Meia dúzia de “coxinhas” é o que temos no cardápio político do DF

Meia dúzia de “coxinhas” é o que temos no cardápio político do DF

“Um Roriz, um inexpressivo BBB, secretários do atual governo – o mais incompetente dos últimos tempos. Ou isso é pegadinha ou estamos realmente f…”. Eis aí a opinião de um dos muitos leitores que desaprovaram, para ser simpática, a pré-seleção com meia dúzia de novos nomes que surgem na política do Distrito Federal e devem figurar nas urnas em 2018.

No domingo (2/4), o Metrópoles publicou a matéria “As jovens apostas da política brasiliense” que, para boa parte de nossa freguesia, soou como piada. Três secretários de um governo que não decola, um postulante de sobrenome Roriz e o mais conhecido deles (talvez o mais preparado) entrou para a fama pela porta do Big Brother Brasil. Os outros dois são ainda menos expressivos. Todos homens, brancos e, segundo avaliou um leitor mais atrevido, se amassados juntos não dão liga para uma “coxinha”.

Exagero? Provavelmente. Os caras ainda não têm biografia nem para grandes legados, nem grandes escândalos e estão cheios do discurso da boa vontade. Suficiente? Não mais. Os cidadãos andam exageradamente insatisfeitos. Estão fartos da política brasileira curtida por gerações de oportunistas, na melhor das hipóteses. Daí, ser um pouquinho mais do mesmo basta para suscitar uma antipatia inexplicável por quem agora timidamente se apresenta.

Vejamos. Thiago Jarjour parece um sujeito bem-intencionado. Vem de uma família de empresários de Brasília dona de postos de gasolina que costumam vender combustível mais barato. Filiado ao PDT, é líder da Secretaria-Adjunta do Trabalho, que, no último mês, bateu recorde (20% de desemprego). Igor Tokarski é advogado. Sujeito boa-praça, educadíssimo, bom de papo. Mas não durou um ano como articulador político de Rollemberg. Aos 33 anos, tem tempo para ajustar procedimentos.

Jaime Recena vem da iniciativa privada, é dono de restaurante, iniciou na política via Abrasel, que protege empresas ligadas ao entretenimento e ao lazer. Descobriu a fórmula do melhor hambúrguer de Brasília, que ele vende lá no Parrilla Madrid. Mas ainda busca o ponto ideal na vida pública. Ao viajar para Las Vegas com a namorada em missão oficial, Recena deu provas de que, às vezes, a carne é fraca. Agiu corretamente ao pedir desculpas. E agora tenta mostrar serviço dentro de um governo cru na arte de executar.
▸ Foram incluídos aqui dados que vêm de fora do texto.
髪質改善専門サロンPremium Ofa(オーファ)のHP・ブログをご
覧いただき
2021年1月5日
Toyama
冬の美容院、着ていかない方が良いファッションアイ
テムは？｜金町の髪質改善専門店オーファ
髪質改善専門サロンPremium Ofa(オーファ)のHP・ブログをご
O sobrinho de Joaquim Roriz foi lembrado em vários comentários sobre a matéria das “jovens apostas da política brasiliense”. O mais inofensivo dava conta de que Dedé é um “mané”. No mais, foi caco da tradicional família Roriz para todo lado.

Sim, mas isso torna a matéria surreal? De jeito algum. Os nomes de quem ainda não foi eleito, está de olho em 2018, e tem remota chance de se viabilizar até lá são esses aí mesmo. Gostando o cidadão, ou não. Até 2018 surgirão mais opções, provavelmente com menos expressividade ainda do que os que já se colocam. No mais, tem um monte daqueles políticos que já conhecemos bem a biografia, doidos para voltar. O consolo é que a gente pode escolher entre os velhos e os novos, mesmo que eles não nos empolguem nem um pouco.